DNV GL, the world’s leading classification society, released a white paper – “Closing the safety gap in an era of transformation” – at a press conference. The white paper identifies a looming “safety gap” between shipping’s existing approach to safety risks and its ambitions for greater digitalisation and the adoption of alternative fuels.
The maritime industry is undergoing a rapid transition to a decarbonised, digitally smart future. However, the new technologies and fuels that the industry is banking on to meet the challenges of the next decades are also creating a new risk landscape and demanding a new approach to safety.
If shipping is able to adapt and implement the new safety paradigm identified in the white paper – the end result could be a maritime industry that is not only more efficient and sustainable – but safer as well.
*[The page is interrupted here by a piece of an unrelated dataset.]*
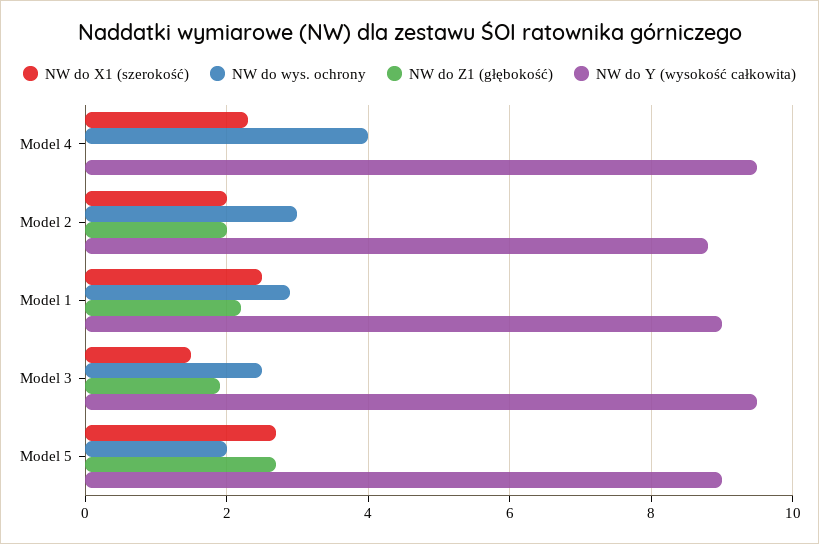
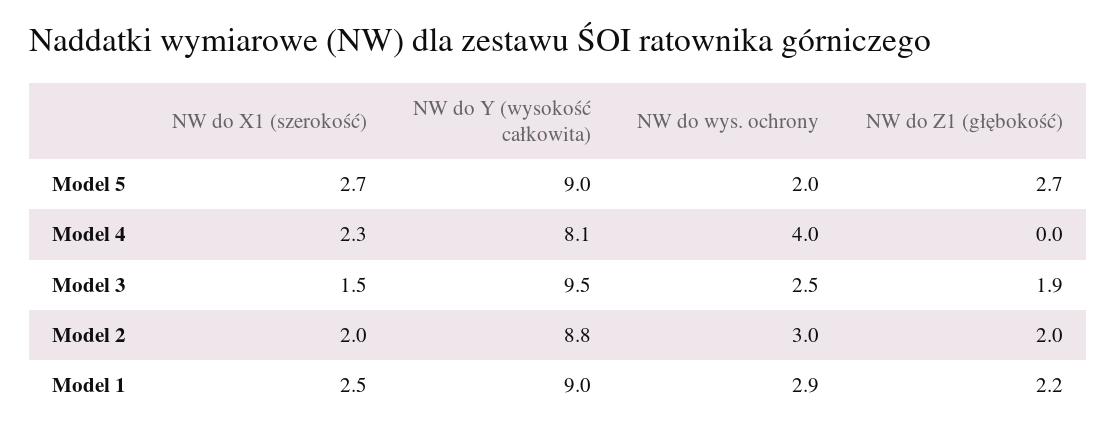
NW do Y (wysokość całkowita), Model 4: 9.5 -> 8.1

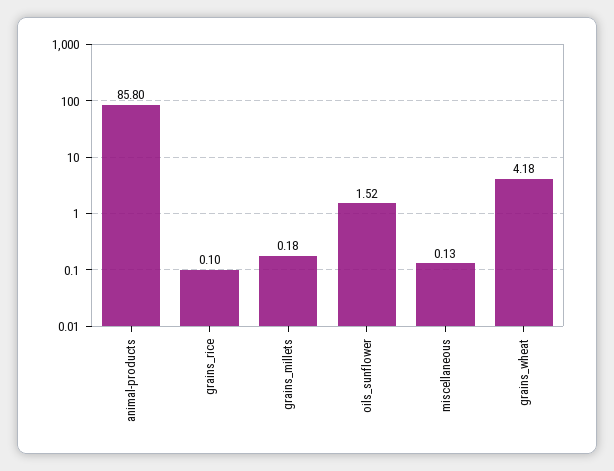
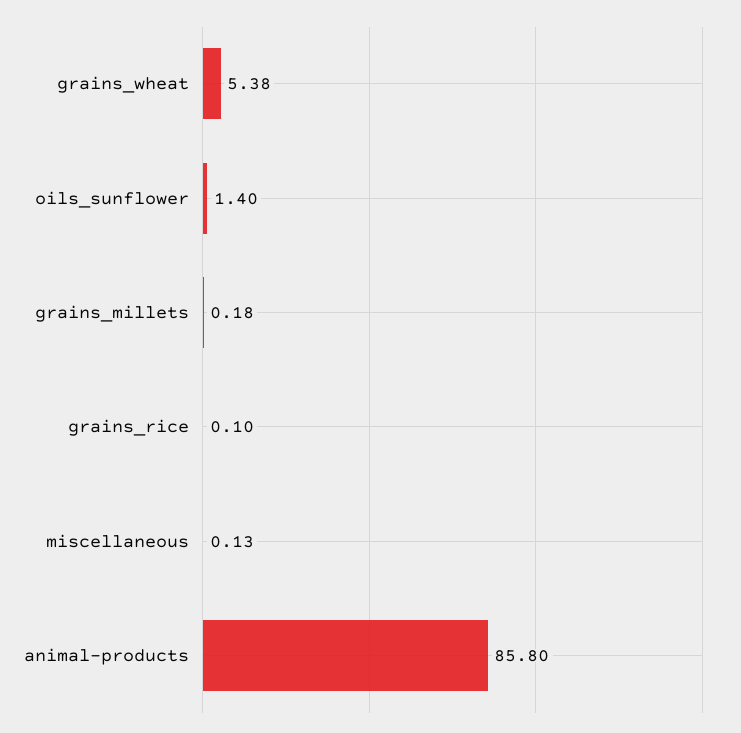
oils_sunflower: 1.52 -> 1.4
grains_wheat: 4.18 -> 5.38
“To close the safety gap, we will need a collective, ongoing effort,” said Knut Ørbeck-Nilssen, CEO of DNV GL – Maritime. “As a class society, we can play a leading role by acting as trailblazers for regulators, gathering expertise, partnering with industry and developing guidelines. Suppliers, owners, charterers, and yards can work together to ensure we treat vessels holistically, over the entire lifecycle, rather than a collection of separate sub-systems. We need to recognize how any single decision, for example the choice of fuel or introduction of a new digital system, impacts upon other ship systems, the vessel as a whole, and even the fleet. But, if we can all work together, step out of our silos, we can develop the procedures and competencies needed to meet these challenges and enable a culture of continuous improvement,” he continued.
The white paper focuses on the twin trends shaping the industry – digitalization and decarbonization – and the different safety-related risks associated with these trends. Digitalization increases system complexity and introduces new ways of operation and collaboration. While decarbonization involves a significant increase in the use of alternative fuels and operations. To deal with these, the white paper focuses heavily on the interaction between technology, organizations, and the greatest asset of the maritime industry: Its people.
“If we want to ensure our industry transforms safely, we must embrace the idea that whenever we are developing new technologies, systems and processes, the end user must be central to that development process,” said Fenna van de Merwe, Principal Consultant at DNV GL – Maritime, and the paper’s lead author. “Our aim should be that throughout the industry we have a shared focus that in both design and operation we are supporting people in their work and decision making. This is essential to understanding these new risks and to building the safety barriers that will enable us to realise the potential of these new technologies and processes safely.”
The white paper concludes that every maritime organization can play a part in facilitating safe and efficient performance, by balancing technology and personnel, utilizing human-centric design, and ensuring the overall wellbeing of their people. Because ultimately, it is the people in these organisations who will lead the industry forward as it transforms to a more digital and decarbonized future.